For the past year, the Maine Aquaculture Association (MAA) has been working with finfish growers to develop a Fin Fish Bay Management Agreement that will govern all finfish farming operations in the state. The purpose of the agreement is to promote sustainable aquaculture, which has been defined by the United Nations World Commission on Environment and Development as “meeting the needs of the present without compromising the ability of future generations to meet their needs.”

Sebastian Belle, director of MAA, said the agreement was initiated by the fish farmers, who came to the association and said they needed to be more coordinated in how they were working. “The formalized, legally binding agreement they signed last year can stand up to any other bay management plan in the world,” Belle said. “I think ours is the most complete and prescriptive in its detail and specific protocols.”

The first draft of this agreement was issued last January. It establishes specific guidelines and protocols that cover Fish Health and Biosecurity, Integrated Pest Management, Waste Management and Disinfection.

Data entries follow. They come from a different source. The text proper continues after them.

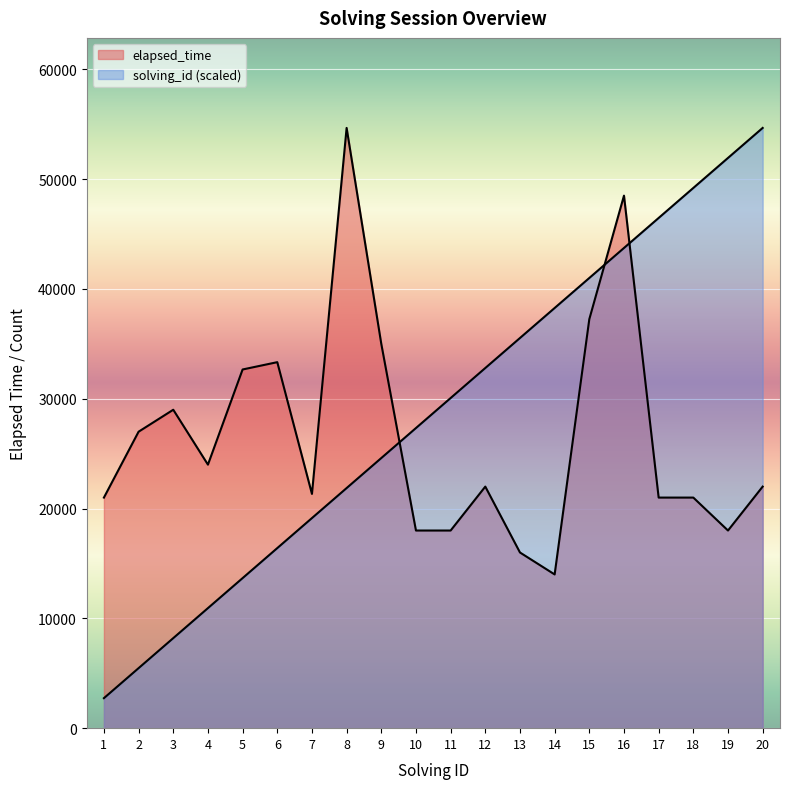

What is the greatest value displayed?

54666.0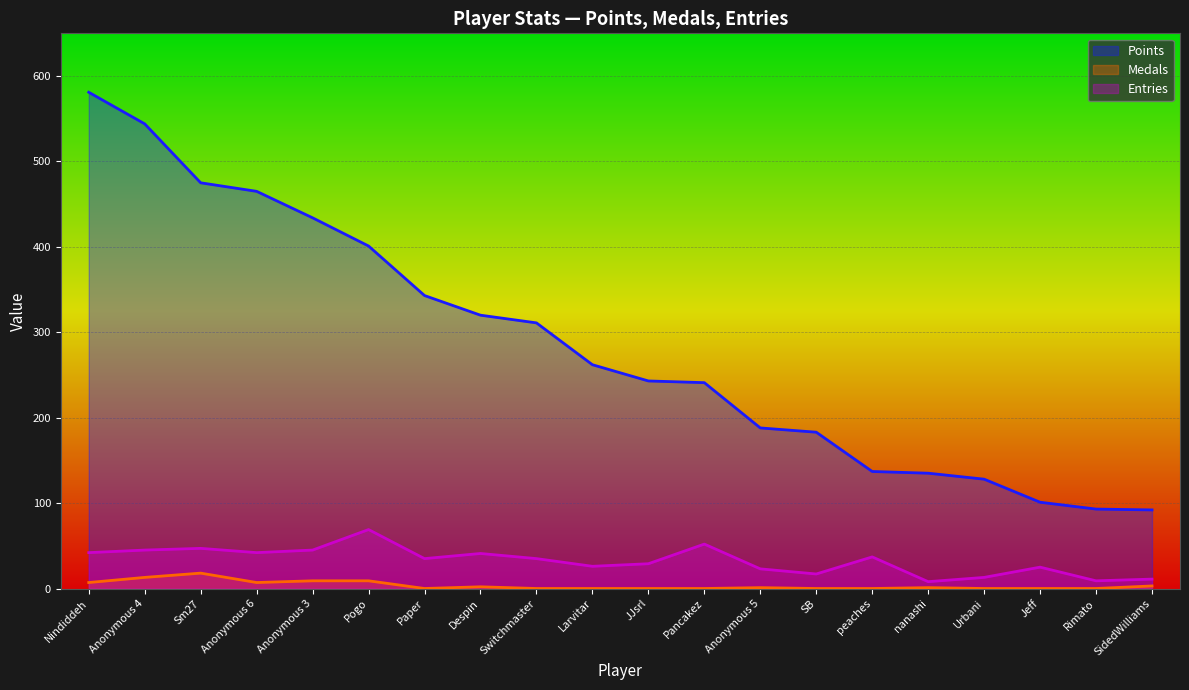

At how many categories does at least one series exceed 244?

10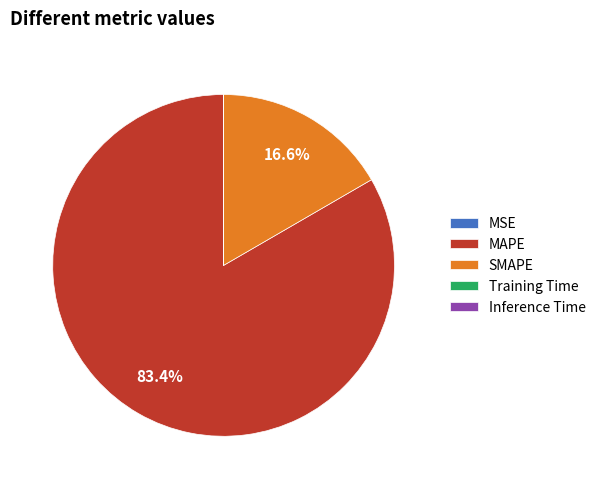

Which category has the biggest portion of the pie?

MAPE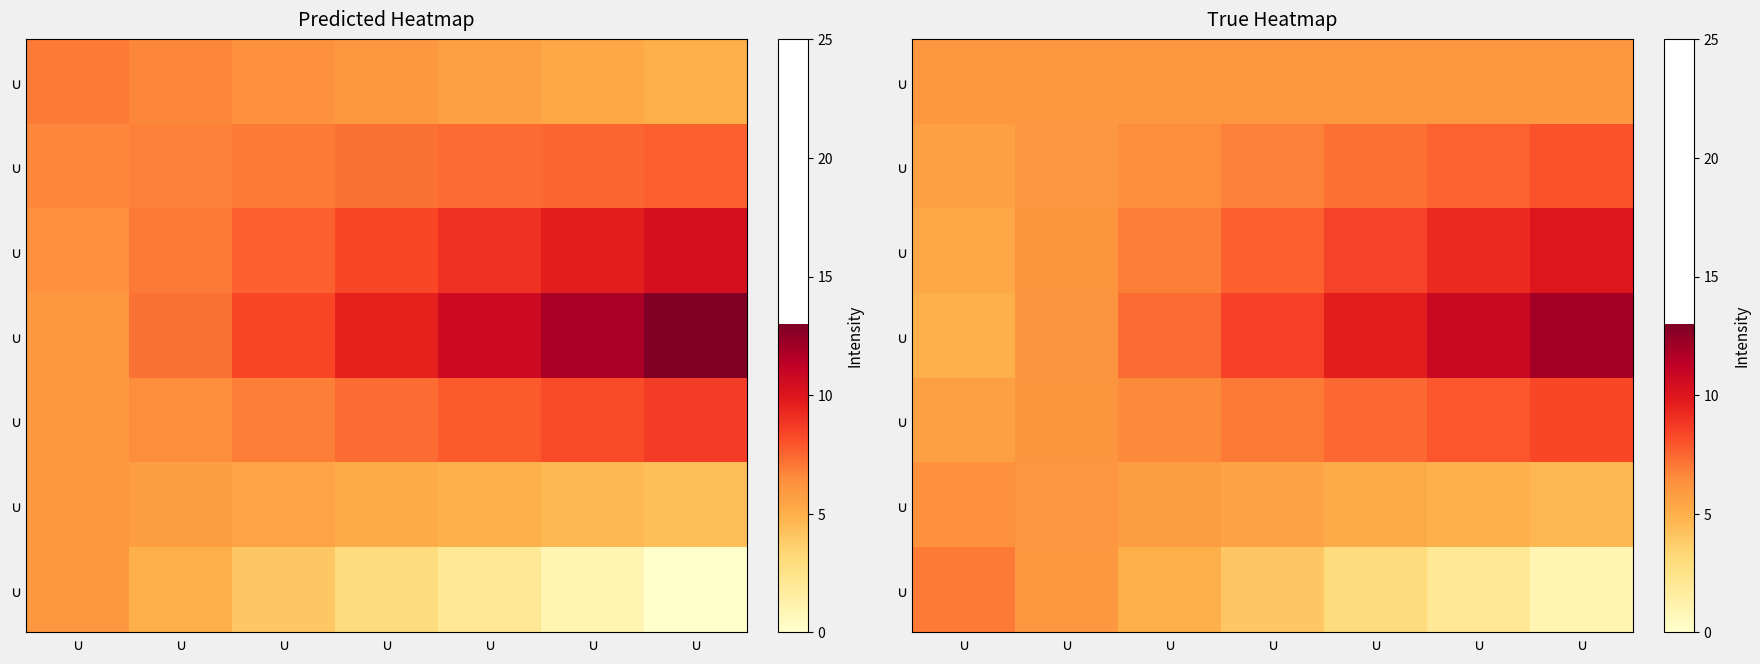

At which category does the chart reach its peak across all series?

$\cup$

The guidelines address all aspects of management, including raising and stocking broodstock, single year class stocking, dead fish collection, storage and disposal; requirements for divers and diving gear, boat traffic, monitoring and treating for sea lice, minimizing and recycling waste such as feed bags, fish mortalities and packaging materials; and types of disinfectants and disinfection procedures. They specify policies for something as small as prohibiting sneakers at farm sites (they cannot be adequately disinfected) to matters as large as prohibiting boat traffic between bay management areas.

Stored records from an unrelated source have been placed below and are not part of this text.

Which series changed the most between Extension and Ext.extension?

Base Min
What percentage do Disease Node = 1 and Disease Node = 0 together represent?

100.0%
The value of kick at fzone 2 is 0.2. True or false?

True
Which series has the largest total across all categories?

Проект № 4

The next step will be the creation of area bay management plans by eight local bay management groups, such as Cobscook Bay One and Two. These plans will be specific to the needs of their bay area and will give details of how the farmers in the local bay plan to meet the requirements set forth in the general Bay Management Agreement. Local management groups will submit their plans to the entire group who will assess if they comply with the minimum standards set forth in the agreement.

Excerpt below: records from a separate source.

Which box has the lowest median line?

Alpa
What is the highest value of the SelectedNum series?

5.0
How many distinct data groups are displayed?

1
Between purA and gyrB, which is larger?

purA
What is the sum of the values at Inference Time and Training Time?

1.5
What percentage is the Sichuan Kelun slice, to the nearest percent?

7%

In some cases, Belle said, a local bay management group may not be able to comply with the minimum standards immediately. An example is a requirement that for maximum biosecurity, each company should use separate wharves, but that the requisite number of wharves may not exist. In such a case, Belle said, the local group will develop a transitional plan until a new wharf is built or another made available.

Steve Ellis, ISA program veterinarian with the Maine sector of the U.S. Department of Agriculture, said he believes the agreement is a “very positive step for the industry.” Ellis said the portion of the agreement that deals with biosecurity, developed by the fish health committee of MAA and the Maine Department of Marine Resources, was available a year ago when the USDA was writing an ISA program for Maine waters. “We adopted their biosecurity standards in toto,” he said. “We thought they had done better than we could have done, and that is the set of standards we are living up to.” He added that since the standards have been in place and Cobscook Bay partially restocked after lying fallow for several months – 2.5 million fish were harvested last winter because ISA was found in the bay – there has so far been no indication of a recurrence of the disease. “Any company will tell you the fish in the water now are the best fish ever grown,” he said. “Having stringent management has made farming safer.”

Andrew Fisk, Aquaculture Coordinator for the DMR, expressed support for the Bay Management Program and the effort it took for growers to work “through a myriad of details to meet broad regulatory controls enacted by the DMR. “It is helpful,” he said, “that companies got together and worked out a lot of the details so that the state doesn’t have to be micromanaging.”

The next challenge for Maine growers and regulators is to work with their Canadian counterparts to develop joint agreements that ensure the same guidelines and protocols are being used on both sides of the border. Belle said this task is complicated by the fact that there are two Canadian aquaculture associations and that some Canadian growers do not belong to either one, but it is helpful that two Maine growers also have facilities across the border. Fiske says the DMR and USDA have been working with the provincial authority.

Jeff Kaelin, governmental and environmental affairs consultant for Heritage Salmon, Inc., says although all new regulations and protocols come with some added cost, the cost of living up to the agreement is far less than the millions of dollars lost by having to remove all the fish. “The important thing,” he says, “is that everybody is operating under the same set of strict guidelines that are designed to reduce the incidence of and spread of disease. Our company could have been implementing all of the standards of the plan, but if a neighbor is not doing the same thing, our efforts are to no avail. I’m encouraged we’ve been able to embrace these standards and continue to operate.”